I need help on the attached Trigonometry problem. I think I found the Area of the sector, but not the shaded area only. I see one mistake I think....Here is what I did.

A=1/2 r^2 (theta)

A = 1/2 (2(pi) - 3root3/12) (theta)

A = 12(4(pi) - 6root 3/12) (theta)

A= 4(pi) - 6root3/12 (theta)

A = pi - root3/6 (theta)

Oh boy....I need help.

 

[Deleted member 4993]

I need help on the attached Trigonometry problem. I think I found the Area of the sector, but not the shaded area only. I see one mistake I think....Here is what I did.

A=1/2 r^2 (theta) <<< How did you get that equation??
A = 1/2 (2(pi) - 3root3/12) (theta) <<< where did "r" go?? However, as defined in the problem, that should be "s".

A = 12(4(pi) - 6root 3/12) (theta)

A= 4(pi) - 6root3/12 (theta)

A = pi - root3/6 (theta)

Oh boy....I need help.

 

[soroban]

Hello, Tinkermom!

Your formula is correct.

\(\displaystyle \text{The area of a sector is: }\:A \:=\:\tfrac{1}{2}r^2\theta\)

. . \(\displaystyle \text{where }r\text{ is the radius and }\theta\text{ is the central angle in radians.}\)


\(\displaystyle \text{We have: \,radius }= s,\;\;\theta = 60^o = \tfrac{\pi}{3}\)

\(\displaystyle \text{Hence: }\:A(\text{sector}) \:=\:\tfrac{1}{2}s^2(\tfrac{\pi}{3}) \:=\:\tfrac{\pi}{6}s^2\)


\(\displaystyle \text{The area of an equilateral triangle of side }s\text{ is:}\)

. . \(\displaystyle A(\text{triangle}) \:=\:\tfrac{\sqrt{3}}{4}s^2\)

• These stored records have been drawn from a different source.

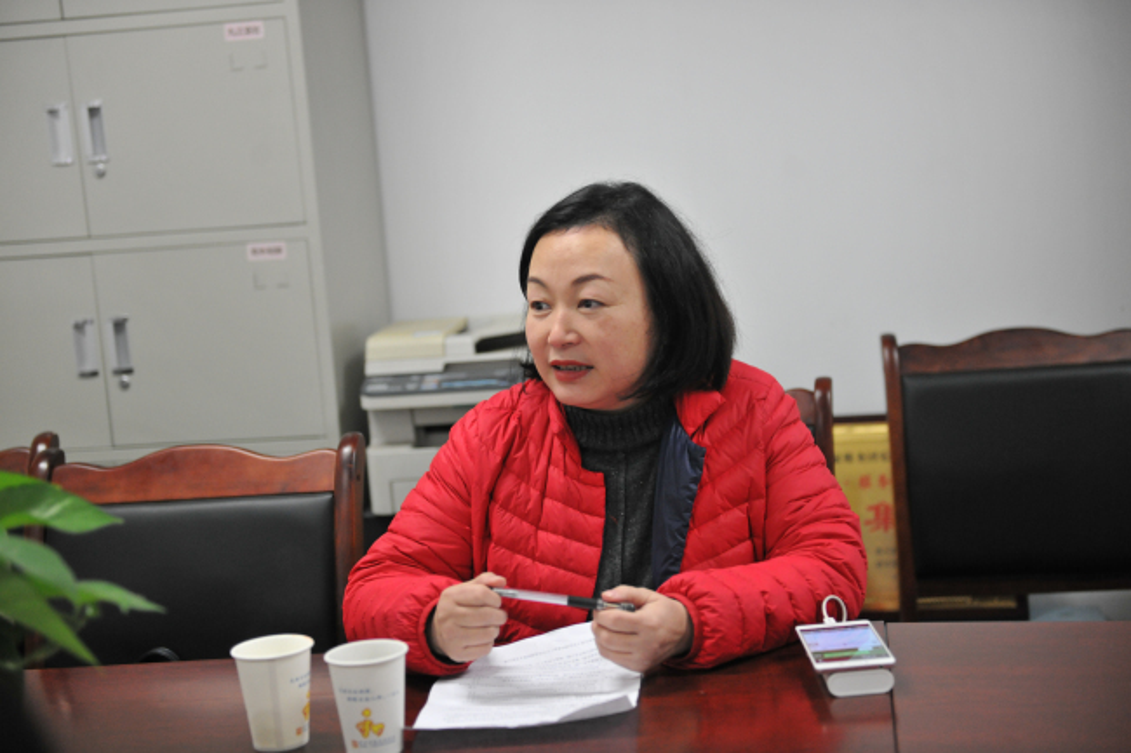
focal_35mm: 58
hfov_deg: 34.5
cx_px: 566
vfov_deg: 23.4
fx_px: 1822
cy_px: 376
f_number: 2.8
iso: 1600
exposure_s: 1/90
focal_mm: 58
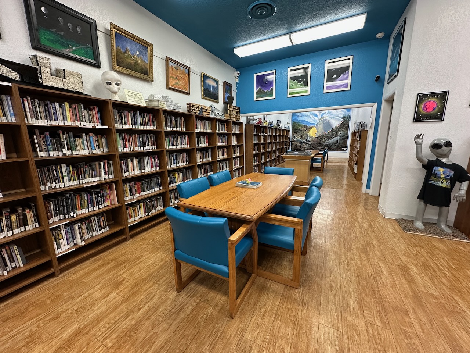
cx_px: 235
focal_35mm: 14
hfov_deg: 102.1
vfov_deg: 85.7
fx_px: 190
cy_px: 176
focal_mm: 2.22
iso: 200
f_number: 2.2
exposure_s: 1/120
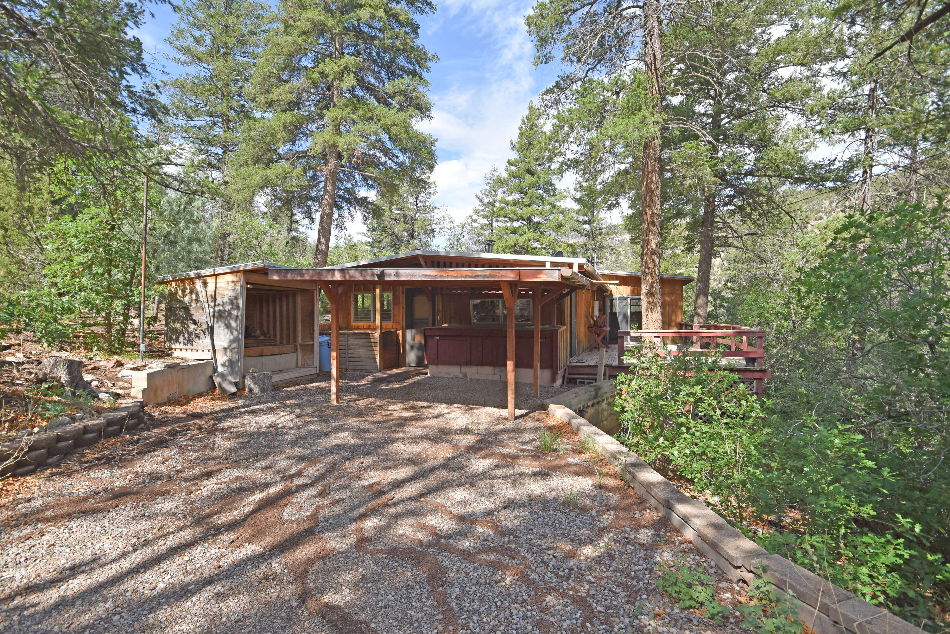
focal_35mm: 18
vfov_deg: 67.4
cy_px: 317
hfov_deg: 90.0
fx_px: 475
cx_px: 475
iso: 220
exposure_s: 1/250
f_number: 8
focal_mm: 12
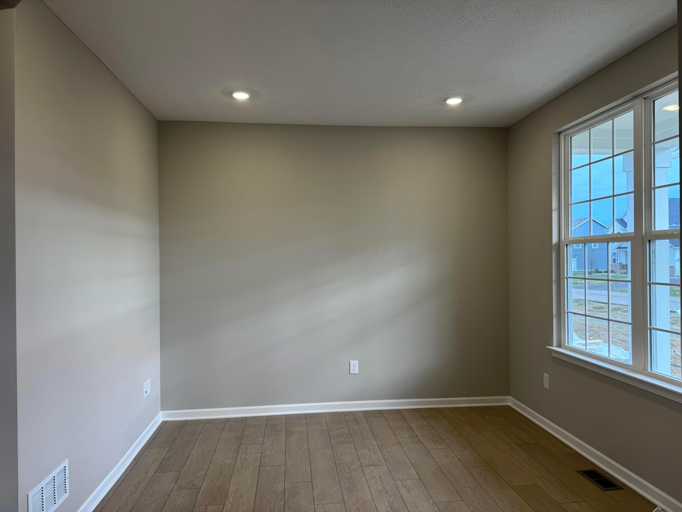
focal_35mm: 24
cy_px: 256
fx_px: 473
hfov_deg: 71.6
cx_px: 341
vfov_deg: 56.8
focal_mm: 6.76
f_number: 1.78
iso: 80
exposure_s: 1/170
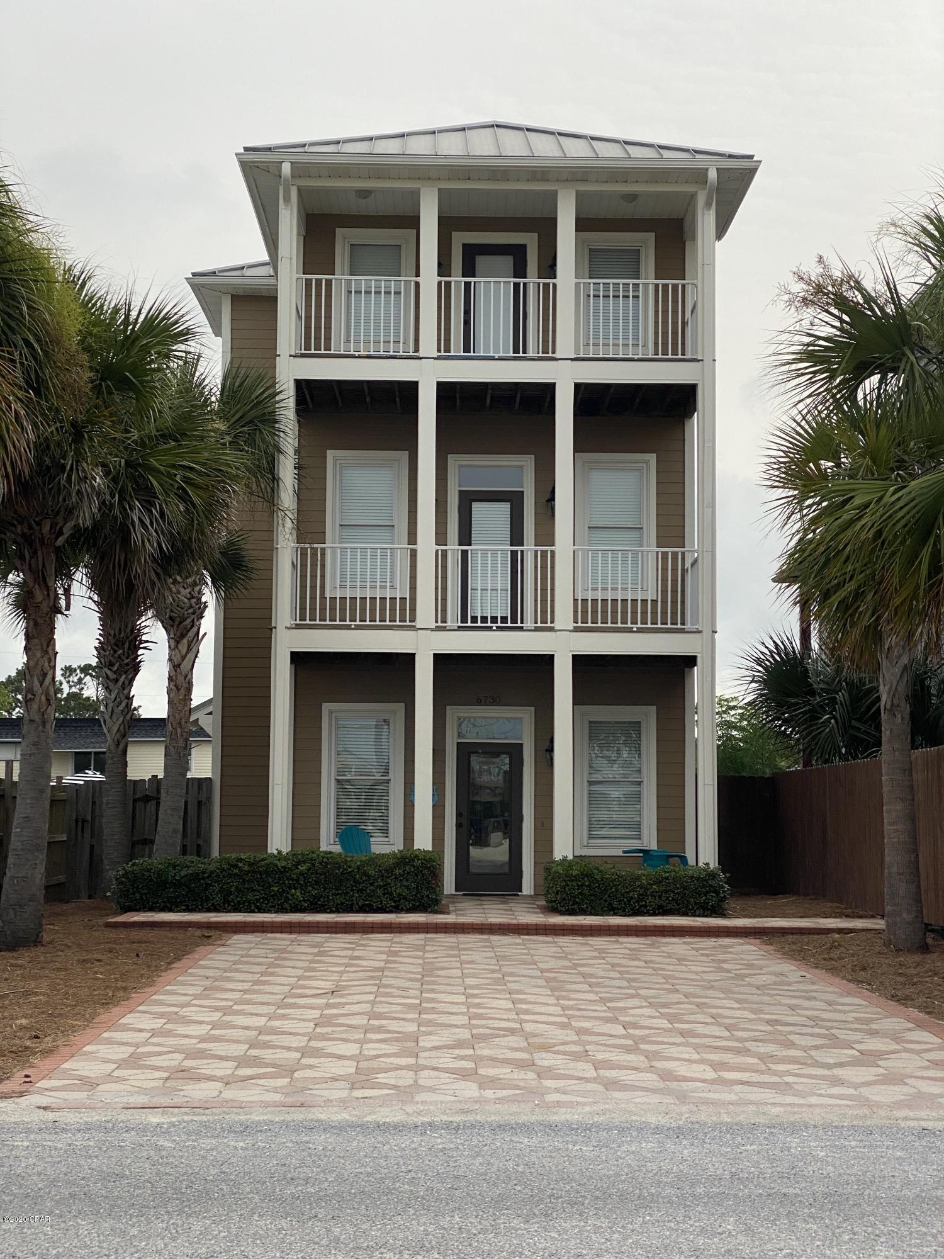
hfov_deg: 28.0
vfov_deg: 36.8
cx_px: 472
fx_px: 1891
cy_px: 630
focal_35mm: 52
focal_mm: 6
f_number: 2
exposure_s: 1/1996
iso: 20
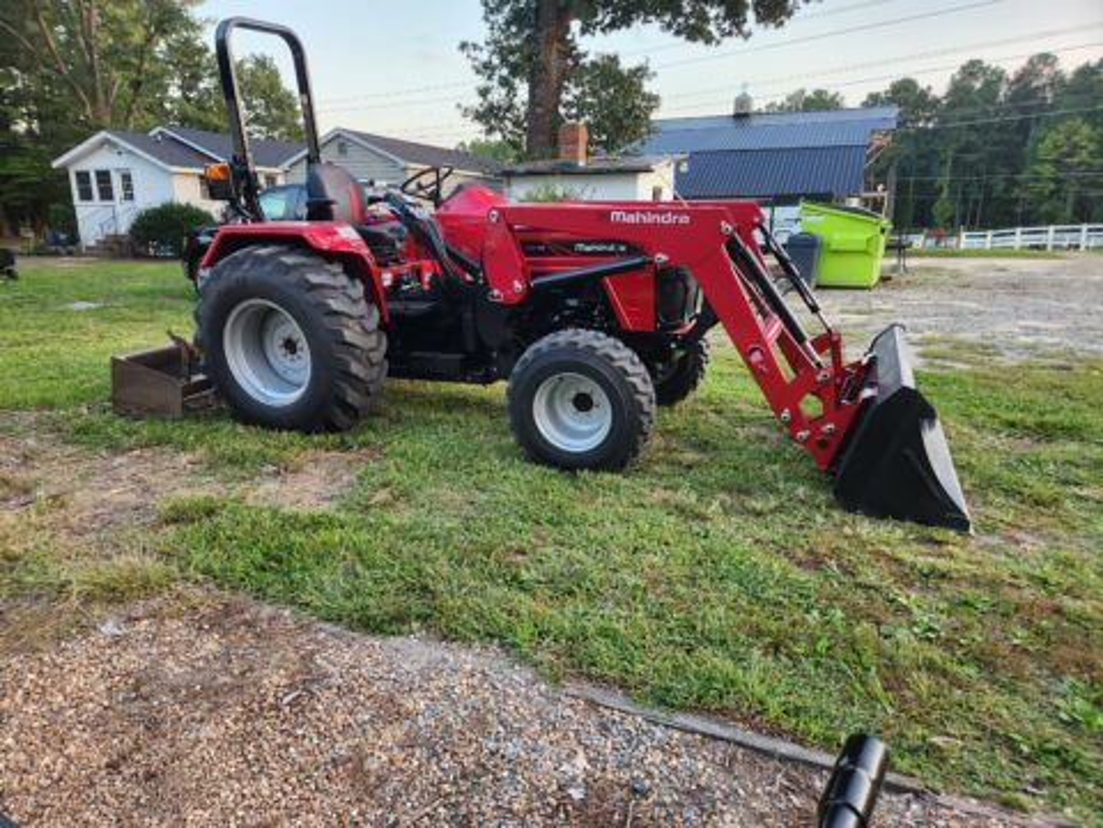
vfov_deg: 58.9
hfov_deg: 73.9
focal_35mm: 23
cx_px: 552
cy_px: 414
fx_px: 733
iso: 200
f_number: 1.8
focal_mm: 5.4
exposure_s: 1/180
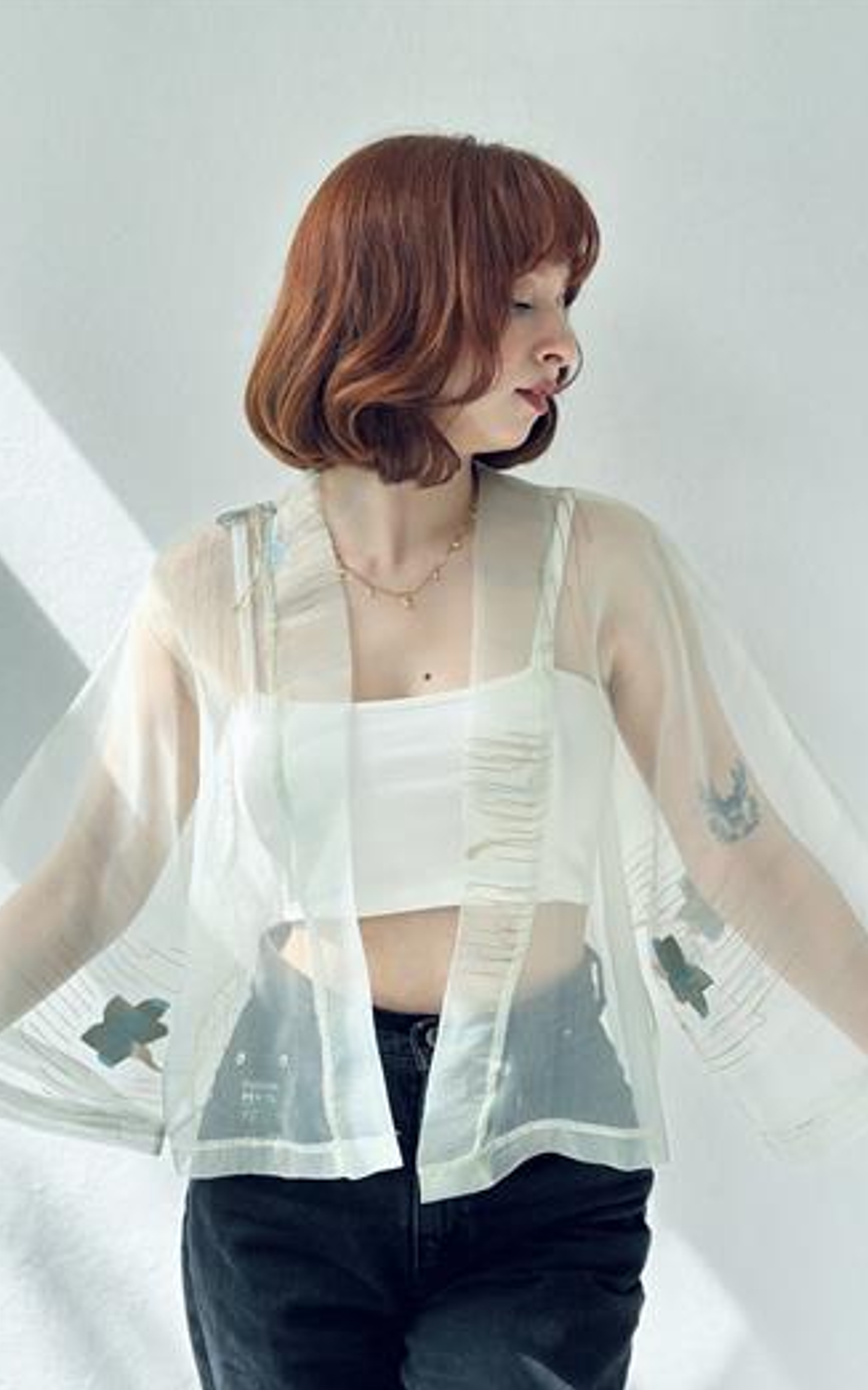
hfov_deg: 24.9
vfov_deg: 38.9
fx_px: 1969
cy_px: 699
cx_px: 469
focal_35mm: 52
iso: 80
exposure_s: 1/1433
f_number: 1.78
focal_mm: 6.86
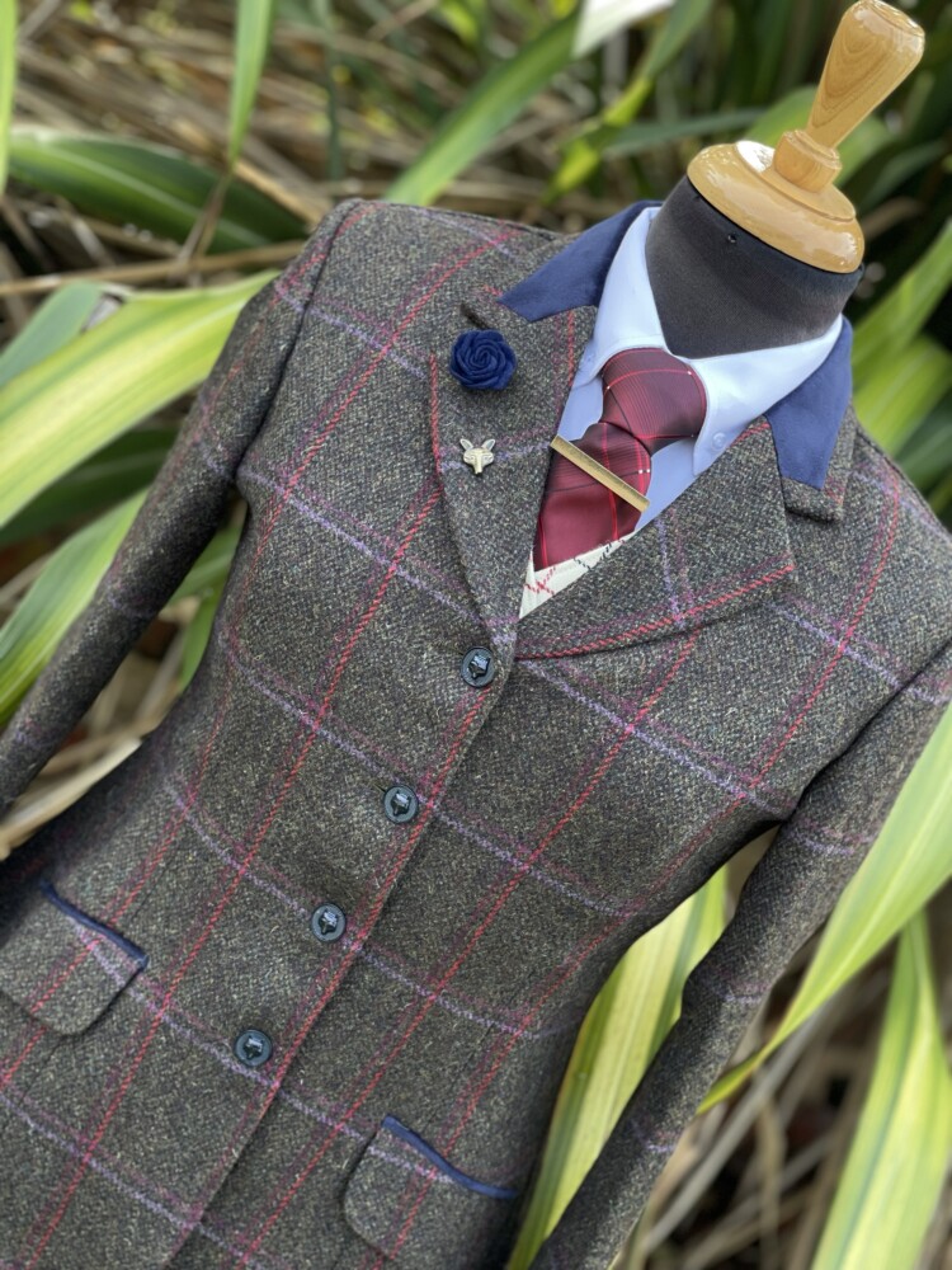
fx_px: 2347
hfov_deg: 22.9
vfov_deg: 30.3
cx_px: 476
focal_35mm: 64
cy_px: 635
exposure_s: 1/121
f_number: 2.2
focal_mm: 7.5
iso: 64
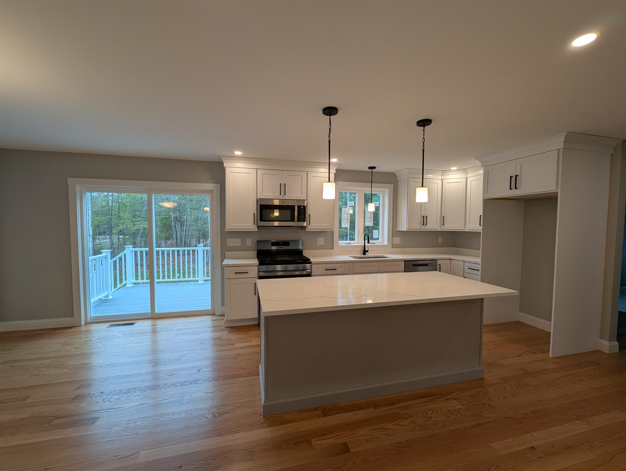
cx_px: 313
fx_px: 235
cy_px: 236
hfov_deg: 106.1
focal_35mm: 13
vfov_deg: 90.1
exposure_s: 1/120
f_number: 2.2
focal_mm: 1.95
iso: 69
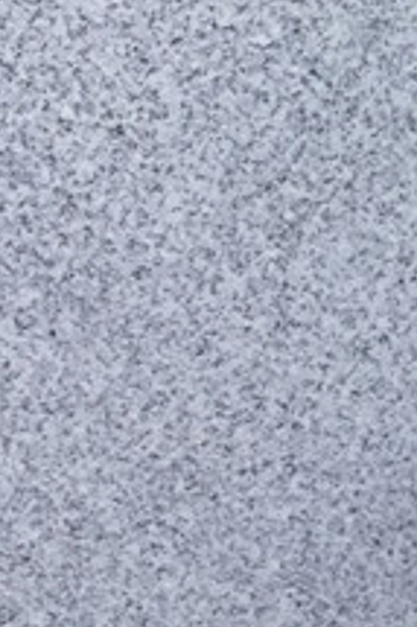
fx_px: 2349
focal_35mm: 135
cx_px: 1126
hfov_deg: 8.8
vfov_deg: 15.0
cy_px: 66
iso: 25
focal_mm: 3.3
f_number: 2.4
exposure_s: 1/125
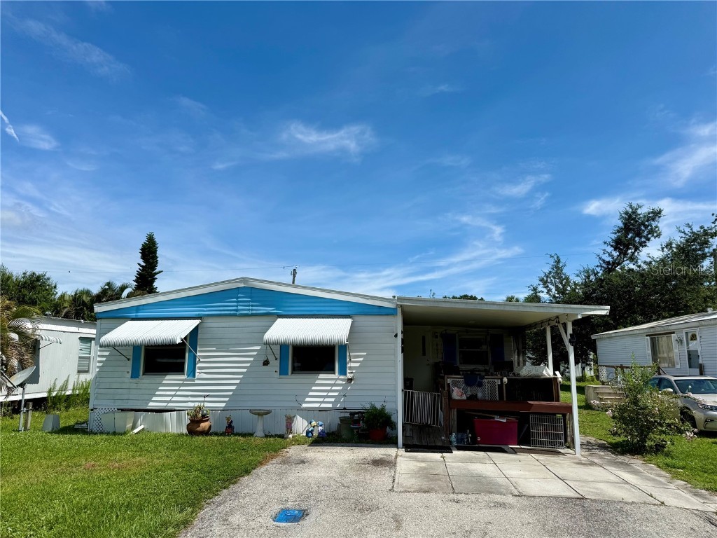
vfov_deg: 56.8
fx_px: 497
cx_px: 358
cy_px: 269
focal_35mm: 24
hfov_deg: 71.6
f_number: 1.78
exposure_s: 1/7353
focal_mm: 6.76
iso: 80
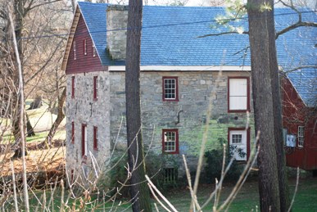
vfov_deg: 16.6
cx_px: 158
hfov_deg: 24.6
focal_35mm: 82
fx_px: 727
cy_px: 106
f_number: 5.6
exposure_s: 1/125
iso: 200
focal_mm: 55
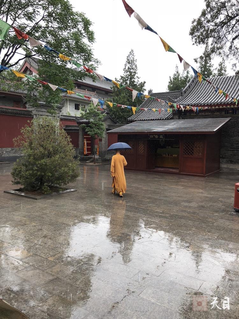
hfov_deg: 49.7
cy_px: 160
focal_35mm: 28
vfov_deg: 63.4
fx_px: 258
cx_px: 120
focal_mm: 3.99
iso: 20
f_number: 1.8
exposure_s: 1/165
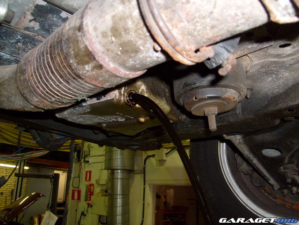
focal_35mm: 35
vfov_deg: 40.7
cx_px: 150
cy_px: 112
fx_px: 302
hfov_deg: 52.6
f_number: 2.8
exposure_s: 1/45
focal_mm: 5.8
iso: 100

\(\displaystyle \text{Therefore, the area of the segment is:}\)

. . \(\displaystyle \frac{\pi}{6}s^2 - \frac{\sqrt{3}}{4}s^2 \;=\;s^2\left(\frac{\pi}{6} - \frac{\sqrt{3}}{4}\right) \;=\;s^2\left(\frac{2\pi - 3\sqrt{3}}{12}\right)\)

 

[Tinkermom]

At first I didn't see how you got root3/4 s^2. I had to stare at it a while...but I got it.

Thank you for your help.